### Task instructions
Write out the data below exactly, beginning with the first line and ending once the line that has "talet en baksmälla." is written.

### Input data
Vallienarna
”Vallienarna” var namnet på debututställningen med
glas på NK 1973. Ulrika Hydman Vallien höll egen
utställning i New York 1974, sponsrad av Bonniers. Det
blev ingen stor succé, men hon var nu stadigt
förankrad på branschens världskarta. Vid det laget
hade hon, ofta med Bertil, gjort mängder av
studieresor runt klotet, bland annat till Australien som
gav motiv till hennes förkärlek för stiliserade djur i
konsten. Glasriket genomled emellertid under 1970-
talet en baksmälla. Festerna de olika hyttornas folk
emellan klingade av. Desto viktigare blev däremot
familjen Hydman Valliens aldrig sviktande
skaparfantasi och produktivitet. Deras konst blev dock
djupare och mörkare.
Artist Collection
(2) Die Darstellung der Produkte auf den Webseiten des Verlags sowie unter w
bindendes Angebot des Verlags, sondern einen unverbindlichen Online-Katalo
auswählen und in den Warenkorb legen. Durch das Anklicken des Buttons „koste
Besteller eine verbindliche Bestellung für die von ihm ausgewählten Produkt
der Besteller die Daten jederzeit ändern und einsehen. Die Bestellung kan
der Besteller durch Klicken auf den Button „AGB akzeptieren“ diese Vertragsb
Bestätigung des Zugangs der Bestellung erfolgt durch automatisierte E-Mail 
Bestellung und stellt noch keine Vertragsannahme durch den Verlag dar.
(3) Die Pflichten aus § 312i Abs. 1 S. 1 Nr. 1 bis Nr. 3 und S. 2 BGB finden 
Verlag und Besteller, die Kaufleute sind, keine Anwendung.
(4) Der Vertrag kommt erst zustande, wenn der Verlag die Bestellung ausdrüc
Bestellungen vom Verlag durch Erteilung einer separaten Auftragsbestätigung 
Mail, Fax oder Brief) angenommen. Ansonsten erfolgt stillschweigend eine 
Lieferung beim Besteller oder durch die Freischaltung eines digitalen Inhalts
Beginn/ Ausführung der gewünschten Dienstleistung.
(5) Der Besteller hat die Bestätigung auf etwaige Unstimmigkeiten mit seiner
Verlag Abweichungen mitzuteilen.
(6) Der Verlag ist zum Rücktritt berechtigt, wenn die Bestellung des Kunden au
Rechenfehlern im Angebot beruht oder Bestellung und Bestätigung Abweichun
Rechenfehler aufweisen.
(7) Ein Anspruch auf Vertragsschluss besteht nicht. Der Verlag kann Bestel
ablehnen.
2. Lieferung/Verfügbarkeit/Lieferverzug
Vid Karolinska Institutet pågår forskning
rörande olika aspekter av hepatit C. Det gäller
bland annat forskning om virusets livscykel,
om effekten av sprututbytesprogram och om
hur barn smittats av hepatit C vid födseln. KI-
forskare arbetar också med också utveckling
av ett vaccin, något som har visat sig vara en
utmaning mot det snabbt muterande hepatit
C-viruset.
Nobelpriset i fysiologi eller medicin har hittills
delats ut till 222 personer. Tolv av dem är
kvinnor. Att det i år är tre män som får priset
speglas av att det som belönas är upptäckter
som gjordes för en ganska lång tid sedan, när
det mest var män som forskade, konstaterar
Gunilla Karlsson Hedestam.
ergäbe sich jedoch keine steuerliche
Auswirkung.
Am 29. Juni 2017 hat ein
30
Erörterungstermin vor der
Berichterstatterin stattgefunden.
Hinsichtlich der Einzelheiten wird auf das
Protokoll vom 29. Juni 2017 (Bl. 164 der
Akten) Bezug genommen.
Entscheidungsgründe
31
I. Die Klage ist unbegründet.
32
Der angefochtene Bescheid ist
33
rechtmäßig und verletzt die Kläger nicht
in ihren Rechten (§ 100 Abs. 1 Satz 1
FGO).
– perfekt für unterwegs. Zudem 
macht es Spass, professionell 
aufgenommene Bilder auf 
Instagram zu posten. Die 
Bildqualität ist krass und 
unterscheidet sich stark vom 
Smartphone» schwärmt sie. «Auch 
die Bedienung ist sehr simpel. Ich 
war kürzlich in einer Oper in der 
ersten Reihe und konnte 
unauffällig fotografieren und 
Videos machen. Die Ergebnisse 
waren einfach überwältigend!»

### Result for this task
Vallienarna
”Vallienarna” var namnet på debututställningen med
glas på NK 1973. Ulrika Hydman Vallien höll egen
utställning i New York 1974, sponsrad av Bonniers. Det
blev ingen stor succé, men hon var nu stadigt
förankrad på branschens världskarta. Vid det laget
hade hon, ofta med Bertil, gjort mängder av
studieresor runt klotet, bland annat till Australien som
gav motiv till hennes förkärlek för stiliserade djur i
konsten. Glasriket genomled emellertid under 1970-
talet en baksmälla. Festerna de olika hyttornas folk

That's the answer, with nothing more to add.